***** Data supplied
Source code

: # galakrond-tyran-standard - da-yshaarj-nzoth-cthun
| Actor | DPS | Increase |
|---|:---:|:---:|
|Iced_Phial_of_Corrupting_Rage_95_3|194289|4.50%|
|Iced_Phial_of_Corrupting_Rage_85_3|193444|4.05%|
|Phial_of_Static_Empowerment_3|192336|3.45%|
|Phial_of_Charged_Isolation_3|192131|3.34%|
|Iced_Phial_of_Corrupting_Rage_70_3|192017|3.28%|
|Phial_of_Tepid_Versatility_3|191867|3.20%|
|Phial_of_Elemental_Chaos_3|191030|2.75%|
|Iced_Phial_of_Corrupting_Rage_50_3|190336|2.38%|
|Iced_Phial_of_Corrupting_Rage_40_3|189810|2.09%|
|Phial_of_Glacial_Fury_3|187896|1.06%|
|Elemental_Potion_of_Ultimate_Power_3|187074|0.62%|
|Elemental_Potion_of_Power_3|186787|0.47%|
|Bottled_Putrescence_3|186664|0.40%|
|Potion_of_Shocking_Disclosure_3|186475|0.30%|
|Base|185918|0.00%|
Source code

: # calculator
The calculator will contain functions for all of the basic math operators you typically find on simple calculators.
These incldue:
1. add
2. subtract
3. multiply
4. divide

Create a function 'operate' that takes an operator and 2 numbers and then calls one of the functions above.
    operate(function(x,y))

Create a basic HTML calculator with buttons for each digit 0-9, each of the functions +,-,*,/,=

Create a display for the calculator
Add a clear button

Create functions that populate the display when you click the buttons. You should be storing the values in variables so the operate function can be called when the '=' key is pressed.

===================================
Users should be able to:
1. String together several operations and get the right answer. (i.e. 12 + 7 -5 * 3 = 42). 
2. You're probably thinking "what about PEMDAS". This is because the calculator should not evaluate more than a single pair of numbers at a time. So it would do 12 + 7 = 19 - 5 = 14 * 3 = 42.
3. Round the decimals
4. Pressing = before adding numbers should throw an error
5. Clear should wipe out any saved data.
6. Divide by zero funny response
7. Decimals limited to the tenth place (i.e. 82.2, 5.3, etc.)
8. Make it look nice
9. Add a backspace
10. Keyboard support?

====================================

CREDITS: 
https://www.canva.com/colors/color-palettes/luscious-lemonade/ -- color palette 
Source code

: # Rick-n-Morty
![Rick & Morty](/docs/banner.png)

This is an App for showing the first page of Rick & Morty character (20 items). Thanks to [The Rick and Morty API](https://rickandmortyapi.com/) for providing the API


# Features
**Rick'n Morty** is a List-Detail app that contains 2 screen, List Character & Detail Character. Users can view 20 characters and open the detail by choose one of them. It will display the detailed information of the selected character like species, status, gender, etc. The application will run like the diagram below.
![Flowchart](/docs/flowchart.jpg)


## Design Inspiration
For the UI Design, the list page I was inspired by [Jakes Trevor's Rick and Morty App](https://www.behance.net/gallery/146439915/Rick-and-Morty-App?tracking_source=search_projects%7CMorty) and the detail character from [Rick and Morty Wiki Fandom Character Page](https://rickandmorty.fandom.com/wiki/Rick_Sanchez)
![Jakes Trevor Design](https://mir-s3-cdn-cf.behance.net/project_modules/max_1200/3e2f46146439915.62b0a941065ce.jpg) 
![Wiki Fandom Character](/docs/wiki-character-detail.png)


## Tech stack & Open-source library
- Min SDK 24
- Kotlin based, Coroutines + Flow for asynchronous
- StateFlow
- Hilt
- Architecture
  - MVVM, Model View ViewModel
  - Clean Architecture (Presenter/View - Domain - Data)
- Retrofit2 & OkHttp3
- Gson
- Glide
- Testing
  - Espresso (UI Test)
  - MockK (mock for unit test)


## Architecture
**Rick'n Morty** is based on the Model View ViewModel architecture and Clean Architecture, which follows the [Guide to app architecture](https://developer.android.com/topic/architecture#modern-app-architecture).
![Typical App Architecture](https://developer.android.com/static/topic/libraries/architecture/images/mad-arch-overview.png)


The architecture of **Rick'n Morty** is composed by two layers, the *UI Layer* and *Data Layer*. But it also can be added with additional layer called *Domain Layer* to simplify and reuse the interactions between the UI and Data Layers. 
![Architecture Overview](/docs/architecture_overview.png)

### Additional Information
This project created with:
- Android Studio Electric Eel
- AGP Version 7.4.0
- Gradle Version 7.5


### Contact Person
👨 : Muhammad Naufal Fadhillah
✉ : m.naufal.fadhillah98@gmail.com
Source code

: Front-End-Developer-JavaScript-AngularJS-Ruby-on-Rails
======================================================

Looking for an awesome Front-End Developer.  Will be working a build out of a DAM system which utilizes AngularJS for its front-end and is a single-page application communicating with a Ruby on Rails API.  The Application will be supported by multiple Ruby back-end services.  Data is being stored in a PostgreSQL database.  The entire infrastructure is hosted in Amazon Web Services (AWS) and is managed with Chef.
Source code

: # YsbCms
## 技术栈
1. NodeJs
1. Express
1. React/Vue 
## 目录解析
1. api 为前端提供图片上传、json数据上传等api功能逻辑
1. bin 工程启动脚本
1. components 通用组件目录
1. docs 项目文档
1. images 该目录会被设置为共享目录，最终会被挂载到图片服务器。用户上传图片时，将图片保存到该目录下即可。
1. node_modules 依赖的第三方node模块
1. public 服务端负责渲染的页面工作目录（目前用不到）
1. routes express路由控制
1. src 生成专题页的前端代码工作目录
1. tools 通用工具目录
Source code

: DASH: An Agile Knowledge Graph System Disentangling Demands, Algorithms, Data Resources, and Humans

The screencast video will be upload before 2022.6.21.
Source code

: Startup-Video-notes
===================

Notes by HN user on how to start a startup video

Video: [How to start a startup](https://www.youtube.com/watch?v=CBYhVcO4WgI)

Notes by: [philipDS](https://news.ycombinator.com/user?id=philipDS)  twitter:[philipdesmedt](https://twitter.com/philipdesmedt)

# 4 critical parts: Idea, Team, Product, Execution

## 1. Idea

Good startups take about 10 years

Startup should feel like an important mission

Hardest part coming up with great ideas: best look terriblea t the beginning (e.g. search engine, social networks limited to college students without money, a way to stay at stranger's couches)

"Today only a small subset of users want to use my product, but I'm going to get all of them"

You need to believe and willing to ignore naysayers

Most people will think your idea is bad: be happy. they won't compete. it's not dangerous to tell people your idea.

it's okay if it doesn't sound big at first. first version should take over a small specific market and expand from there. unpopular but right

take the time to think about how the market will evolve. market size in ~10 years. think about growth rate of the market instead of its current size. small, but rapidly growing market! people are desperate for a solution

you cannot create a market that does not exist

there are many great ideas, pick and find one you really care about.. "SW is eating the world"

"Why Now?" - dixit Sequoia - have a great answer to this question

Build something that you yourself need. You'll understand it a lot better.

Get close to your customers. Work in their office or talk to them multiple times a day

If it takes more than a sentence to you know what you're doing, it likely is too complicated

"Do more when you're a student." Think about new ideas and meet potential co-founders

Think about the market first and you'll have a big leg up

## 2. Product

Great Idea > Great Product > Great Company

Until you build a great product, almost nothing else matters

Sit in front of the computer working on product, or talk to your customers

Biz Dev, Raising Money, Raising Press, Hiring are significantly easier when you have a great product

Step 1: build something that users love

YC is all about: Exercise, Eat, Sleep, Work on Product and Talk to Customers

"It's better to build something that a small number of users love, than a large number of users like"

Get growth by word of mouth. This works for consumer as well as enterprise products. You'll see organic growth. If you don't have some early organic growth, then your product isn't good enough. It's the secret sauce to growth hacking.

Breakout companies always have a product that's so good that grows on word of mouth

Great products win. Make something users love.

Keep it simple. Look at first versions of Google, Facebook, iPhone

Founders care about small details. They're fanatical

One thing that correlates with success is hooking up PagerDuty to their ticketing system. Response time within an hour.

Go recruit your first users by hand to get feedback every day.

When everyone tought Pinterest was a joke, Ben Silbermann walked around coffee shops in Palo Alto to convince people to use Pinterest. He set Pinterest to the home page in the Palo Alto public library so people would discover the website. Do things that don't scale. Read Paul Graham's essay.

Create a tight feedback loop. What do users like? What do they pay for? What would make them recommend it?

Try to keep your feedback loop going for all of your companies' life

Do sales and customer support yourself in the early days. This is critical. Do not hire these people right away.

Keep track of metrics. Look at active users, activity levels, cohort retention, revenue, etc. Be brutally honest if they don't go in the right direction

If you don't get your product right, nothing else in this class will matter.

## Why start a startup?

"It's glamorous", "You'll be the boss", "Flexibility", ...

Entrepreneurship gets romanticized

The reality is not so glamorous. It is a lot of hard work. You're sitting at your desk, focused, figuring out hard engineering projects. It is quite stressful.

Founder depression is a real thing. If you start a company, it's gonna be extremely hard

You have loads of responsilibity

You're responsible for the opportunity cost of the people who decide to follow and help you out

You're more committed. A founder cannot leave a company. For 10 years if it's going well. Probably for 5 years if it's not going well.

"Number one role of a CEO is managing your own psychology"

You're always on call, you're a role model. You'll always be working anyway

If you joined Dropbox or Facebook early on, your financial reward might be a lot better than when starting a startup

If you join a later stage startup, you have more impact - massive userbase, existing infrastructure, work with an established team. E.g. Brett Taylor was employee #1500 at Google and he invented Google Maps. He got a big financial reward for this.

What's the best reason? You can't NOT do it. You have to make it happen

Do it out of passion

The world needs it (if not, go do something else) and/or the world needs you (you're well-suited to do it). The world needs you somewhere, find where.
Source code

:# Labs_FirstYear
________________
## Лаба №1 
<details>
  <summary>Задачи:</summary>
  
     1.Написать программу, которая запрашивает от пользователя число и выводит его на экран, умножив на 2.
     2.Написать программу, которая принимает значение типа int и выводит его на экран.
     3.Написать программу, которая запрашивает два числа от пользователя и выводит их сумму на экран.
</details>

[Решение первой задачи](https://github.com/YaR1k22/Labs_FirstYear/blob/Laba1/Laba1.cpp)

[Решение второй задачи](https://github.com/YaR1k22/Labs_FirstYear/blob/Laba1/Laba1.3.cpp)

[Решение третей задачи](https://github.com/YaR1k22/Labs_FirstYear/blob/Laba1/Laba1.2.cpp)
**********
--- Work item ---
Using the material, show each line where the string "mouth" can be found.

--- Answer area ---
Get growth by word of mouth. This works for consumer as well as enterprise products. You'll see organic growth. If you don't have some early organic growth, then your product isn't good enough. It's the secret sauce to growth hacking.
Breakout companies always have a product that's so good that grows on word of mouth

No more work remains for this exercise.